◆ Collected data
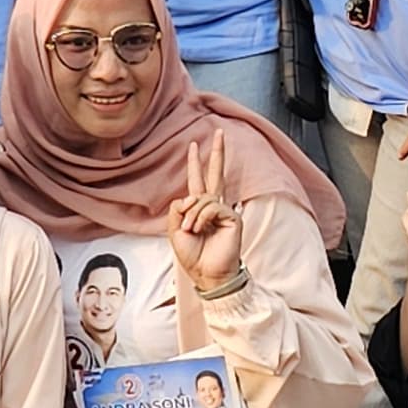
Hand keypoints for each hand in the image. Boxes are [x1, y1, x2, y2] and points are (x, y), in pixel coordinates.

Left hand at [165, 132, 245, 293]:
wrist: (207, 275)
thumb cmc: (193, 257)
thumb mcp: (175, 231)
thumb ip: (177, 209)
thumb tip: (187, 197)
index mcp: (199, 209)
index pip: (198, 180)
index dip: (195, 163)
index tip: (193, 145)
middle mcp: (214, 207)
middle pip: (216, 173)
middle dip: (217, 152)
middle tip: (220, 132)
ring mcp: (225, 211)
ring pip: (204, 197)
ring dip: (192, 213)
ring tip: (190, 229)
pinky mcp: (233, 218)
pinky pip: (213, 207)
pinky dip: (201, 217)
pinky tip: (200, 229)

◆ The problem
Pictures are to be dropped; the lines from the start of the entries above through the line with "middle pip: (216, 173)" are to be given again verbatim.

◆ Solution to this problem
Hand keypoints for each hand in the image. Boxes are [x1, y1, x2, y2] and points are (x, y), in pixel coordinates.

Left hand at [165, 132, 245, 293]:
wrist: (207, 275)
thumb cmc: (193, 257)
thumb mcp: (175, 231)
thumb ip: (177, 209)
thumb tip: (187, 197)
index mcp: (199, 209)
index pip: (198, 180)
index dip: (195, 163)
index tip: (193, 145)
middle mcp: (214, 207)
middle pip: (216, 173)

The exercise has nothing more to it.